Elizabeth Spencer, a nurse from Garden City, called or made trips to a half-dozen pharmacies last week before finding enough pills to last her 3 1/2 months. Spencer, 58, said her joint pain would be so great within a day or two of stopping the medication that she would be unable to work. When the pharmacists told her they were filling a surge of prescriptions for people without autoimmune disease or active COVID-19, “I was very upset,” she said. “I can understand if someone had the coronavirus, but just to have it around just in case is just wrong.”
Z-packs of an antibiotic called azithromycin commonly used for upper respiratory ailments are also disappearing, pharmacists said, because they are used in conjunction with hydroxychloroquine.
Nastro said he had a small quantity of hydroxychloroquine, but would no longer dispense a 90-day supply even to regular patients who use it to treat rheumatoid arthritis. “We have gotten a lot of calls asking do you have it in stock,” he said. “If I wanted to buy more, I couldn’t get it.” The little he has, he said, would be reserved for people diagnosed with COVID-19 and autoimmune patients.
Pharmacists said most medications were not difficult to stock, and that insurers were cooperating with them in helping customers bring them home.
Robert Raduazzo manager of Greenvale Pharmacy and Home Care, said the pharmacy had not encountered problems with insurance companies when customers requested early refills or three-month supplies of medications, other than controlled substances, which are generally prescribed for only a month at a time.
Raduazzo added that if a drug isn’t in stock, he can usually get it from a wholesaler within a day or two.

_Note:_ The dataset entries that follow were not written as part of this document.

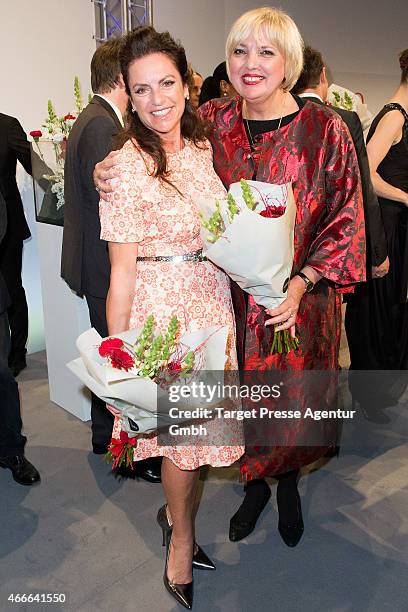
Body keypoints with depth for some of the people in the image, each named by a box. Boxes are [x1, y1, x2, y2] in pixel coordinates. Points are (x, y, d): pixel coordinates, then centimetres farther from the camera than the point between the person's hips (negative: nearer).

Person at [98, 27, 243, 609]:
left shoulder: (203, 149, 6)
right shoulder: (128, 166, -14)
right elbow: (122, 271, -13)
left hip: (213, 304, 6)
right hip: (163, 309, -6)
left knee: (200, 426, 17)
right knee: (185, 434, 8)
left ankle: (174, 512, 46)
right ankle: (181, 540, 37)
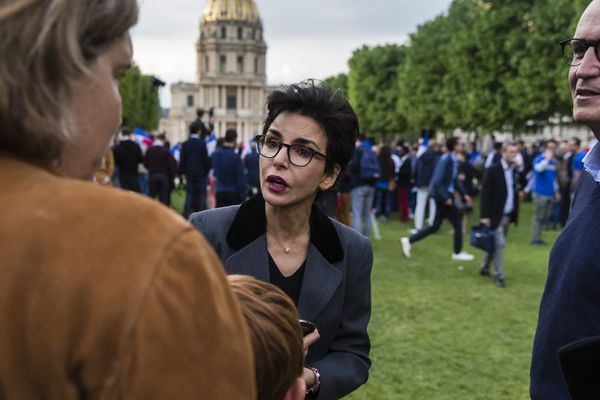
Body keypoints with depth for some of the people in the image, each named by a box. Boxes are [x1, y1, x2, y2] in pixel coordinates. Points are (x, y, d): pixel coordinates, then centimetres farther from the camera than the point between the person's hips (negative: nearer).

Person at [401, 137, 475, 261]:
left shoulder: (453, 160, 8)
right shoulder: (446, 159, -19)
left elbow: (454, 180, 20)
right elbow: (437, 181, -24)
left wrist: (464, 194, 18)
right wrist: (445, 198, -23)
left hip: (444, 195, 9)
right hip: (443, 195, -9)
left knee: (435, 226, 12)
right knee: (457, 223, 3)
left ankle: (409, 241, 15)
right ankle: (458, 253, 18)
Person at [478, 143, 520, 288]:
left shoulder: (515, 171, 7)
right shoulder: (493, 170, -12)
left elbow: (514, 192, 8)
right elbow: (485, 194, -14)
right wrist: (484, 216, -17)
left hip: (507, 215, 6)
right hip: (495, 215, -6)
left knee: (495, 244, 14)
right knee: (499, 244, -7)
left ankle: (485, 268, 29)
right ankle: (499, 275, 2)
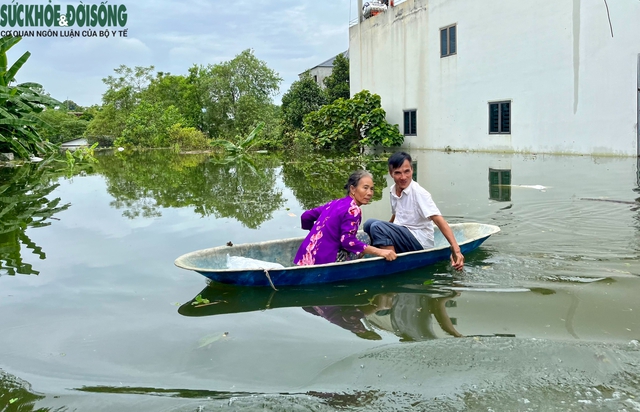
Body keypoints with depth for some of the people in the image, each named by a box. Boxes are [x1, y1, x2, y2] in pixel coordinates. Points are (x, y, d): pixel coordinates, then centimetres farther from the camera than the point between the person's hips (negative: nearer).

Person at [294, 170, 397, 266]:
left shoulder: (335, 203, 12)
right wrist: (380, 252, -20)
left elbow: (306, 216, 17)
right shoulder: (353, 209, -10)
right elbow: (348, 241, -19)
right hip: (322, 262, -8)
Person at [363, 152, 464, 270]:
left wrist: (456, 250, -34)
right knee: (369, 223, -6)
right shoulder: (393, 191, 7)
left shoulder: (419, 193, -15)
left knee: (377, 226, -24)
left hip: (420, 242, -7)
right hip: (402, 236, 7)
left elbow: (439, 221, -24)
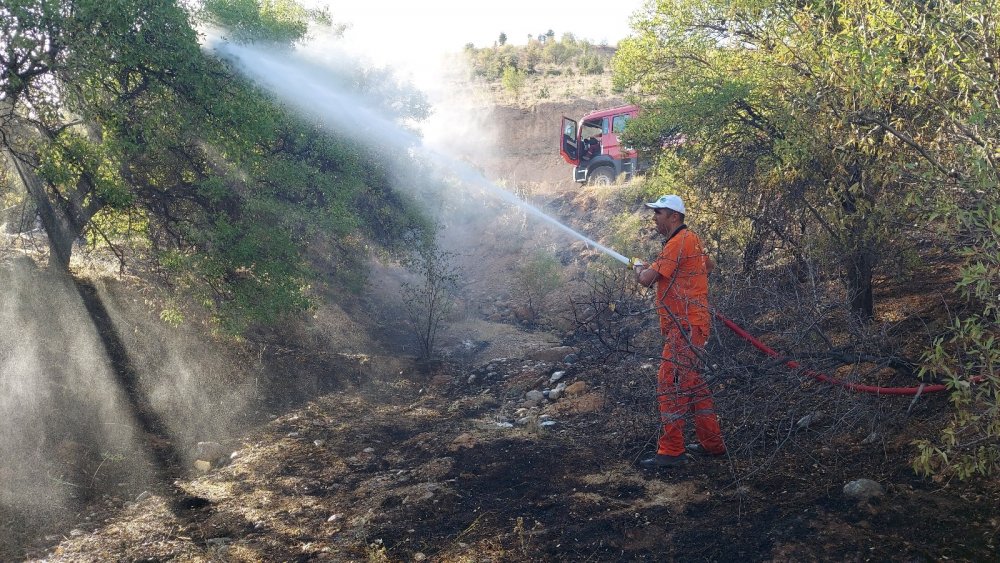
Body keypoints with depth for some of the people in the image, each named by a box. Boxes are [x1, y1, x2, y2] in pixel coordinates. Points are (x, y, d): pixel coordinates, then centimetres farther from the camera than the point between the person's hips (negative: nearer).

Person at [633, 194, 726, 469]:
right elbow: (709, 264, 34)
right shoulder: (689, 239, 15)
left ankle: (671, 451, -7)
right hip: (689, 324, 11)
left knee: (670, 384, -9)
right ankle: (712, 442, 25)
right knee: (691, 382, 17)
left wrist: (641, 269, 4)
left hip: (686, 326, -11)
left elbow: (647, 279, -19)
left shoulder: (679, 242, -16)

He said wholesalers were allotting supplies where shortages were appearing for items like cough syrup and Tylenol, which, he said, is sometimes available. When items like thermometers or drugs like hydroxychloroquine are out of stock, “We limit the item to one per customer.”
Pharmacists help each other out and help fill in gaps if they can, Raduazzo said.

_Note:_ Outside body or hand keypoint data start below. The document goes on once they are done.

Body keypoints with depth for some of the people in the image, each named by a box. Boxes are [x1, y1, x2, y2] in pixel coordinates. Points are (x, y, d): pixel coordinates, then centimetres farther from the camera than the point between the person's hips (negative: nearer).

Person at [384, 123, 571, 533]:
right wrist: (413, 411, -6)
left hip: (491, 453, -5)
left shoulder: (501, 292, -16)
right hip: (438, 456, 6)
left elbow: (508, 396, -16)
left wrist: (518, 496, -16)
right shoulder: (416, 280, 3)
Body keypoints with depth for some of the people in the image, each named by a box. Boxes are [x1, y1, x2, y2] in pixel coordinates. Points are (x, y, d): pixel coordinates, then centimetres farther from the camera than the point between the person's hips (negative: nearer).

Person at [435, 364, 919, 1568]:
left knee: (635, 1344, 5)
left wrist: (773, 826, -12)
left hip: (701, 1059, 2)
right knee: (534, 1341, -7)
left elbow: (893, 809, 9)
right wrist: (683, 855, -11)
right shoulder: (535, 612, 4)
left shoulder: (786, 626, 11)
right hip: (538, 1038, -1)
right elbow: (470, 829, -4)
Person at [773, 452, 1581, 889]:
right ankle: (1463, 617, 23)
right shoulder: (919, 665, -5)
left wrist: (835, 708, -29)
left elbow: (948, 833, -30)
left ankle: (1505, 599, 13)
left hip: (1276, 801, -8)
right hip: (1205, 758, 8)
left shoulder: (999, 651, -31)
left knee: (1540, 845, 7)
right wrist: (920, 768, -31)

Lipovac warned of possible future shortages, noting that the rescue inhalers that asthmatics depend on in an emergency were “starting to become short” as supplies were shifted to hospitals. "We have to shop around a lot and a lot of wholesalers are out of stock,” he said.
Yunat said he soon expects to get “a decent supply” of Tylenol and hand sanitizer. He intends to repay his loyal customers with the hard-to-find sanitizer, he said.
“We’re going to dispense it free of charge to several local senior citizen complexes. It’s the least we can do,” Yunat said.